* **RECORDS**
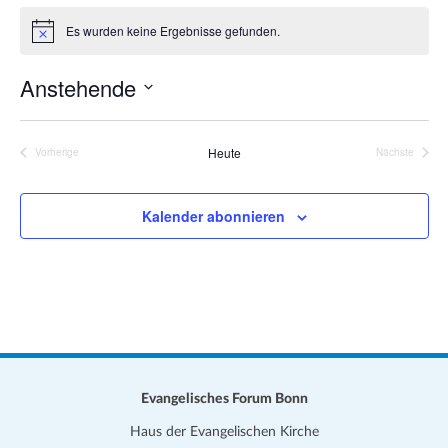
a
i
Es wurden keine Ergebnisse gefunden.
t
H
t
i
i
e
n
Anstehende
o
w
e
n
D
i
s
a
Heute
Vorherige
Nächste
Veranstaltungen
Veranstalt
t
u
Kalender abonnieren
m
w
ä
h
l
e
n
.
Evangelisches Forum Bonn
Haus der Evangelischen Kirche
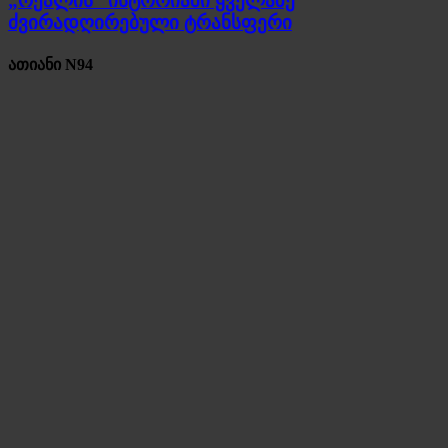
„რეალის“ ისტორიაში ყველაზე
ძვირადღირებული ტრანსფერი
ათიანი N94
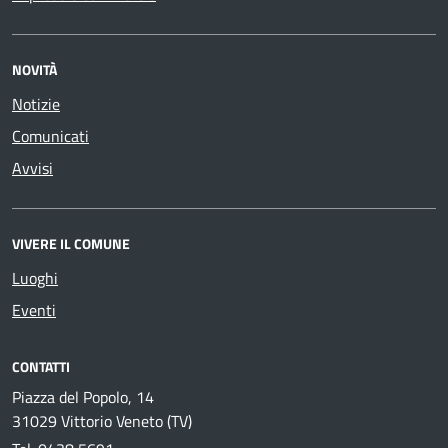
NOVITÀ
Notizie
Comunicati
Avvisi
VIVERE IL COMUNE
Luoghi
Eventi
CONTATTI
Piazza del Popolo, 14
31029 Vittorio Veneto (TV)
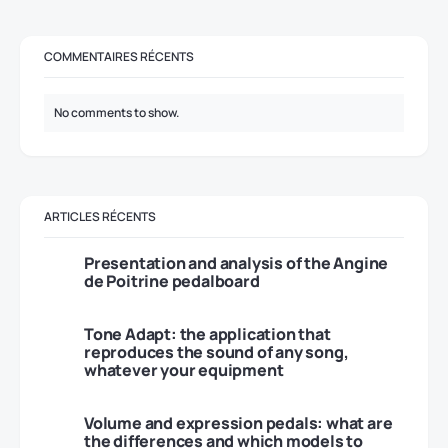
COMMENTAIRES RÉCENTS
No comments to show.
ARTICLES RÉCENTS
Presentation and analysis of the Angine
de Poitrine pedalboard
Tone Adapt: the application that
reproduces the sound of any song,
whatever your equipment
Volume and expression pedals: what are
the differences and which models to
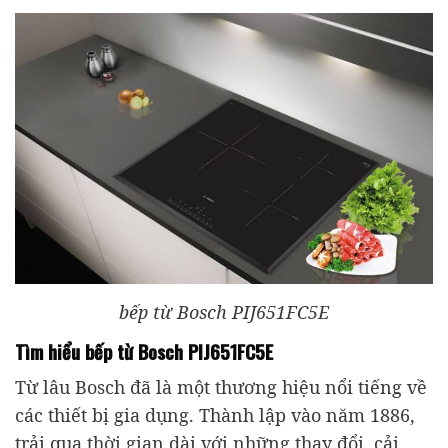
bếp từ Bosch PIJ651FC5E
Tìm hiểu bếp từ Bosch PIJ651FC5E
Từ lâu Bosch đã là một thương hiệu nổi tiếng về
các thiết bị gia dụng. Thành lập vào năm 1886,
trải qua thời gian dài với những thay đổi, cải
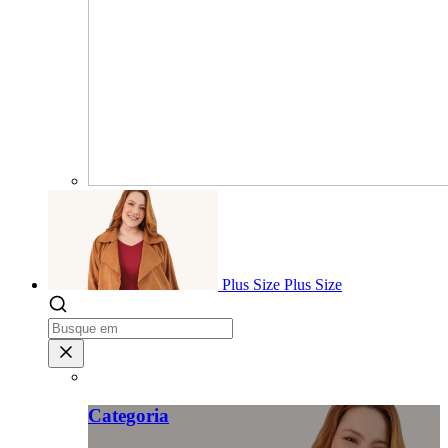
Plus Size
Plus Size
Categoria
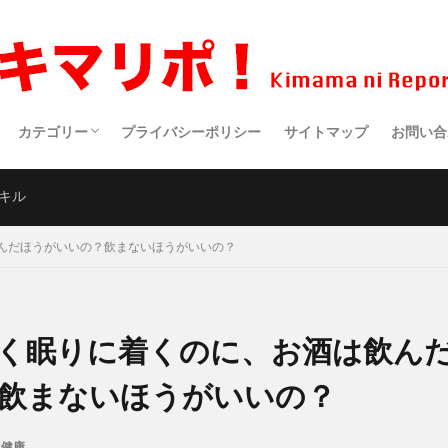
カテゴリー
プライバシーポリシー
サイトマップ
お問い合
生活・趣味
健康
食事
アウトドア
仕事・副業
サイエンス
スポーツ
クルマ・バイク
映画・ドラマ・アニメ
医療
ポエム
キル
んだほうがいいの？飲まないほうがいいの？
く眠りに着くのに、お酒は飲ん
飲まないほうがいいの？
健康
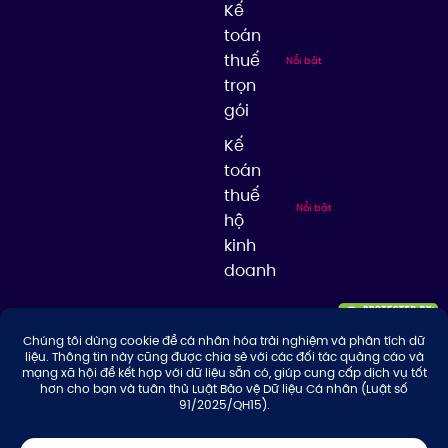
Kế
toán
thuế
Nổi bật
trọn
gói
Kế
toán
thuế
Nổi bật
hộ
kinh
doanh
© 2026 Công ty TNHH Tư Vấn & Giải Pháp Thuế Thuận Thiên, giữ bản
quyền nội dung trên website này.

* **TASK ITEM**
Gather each line from the listing above that holds "RÉCENTS".

* **SOLUTION**
COMMENTAIRES RÉCENTS
ARTICLES RÉCENTS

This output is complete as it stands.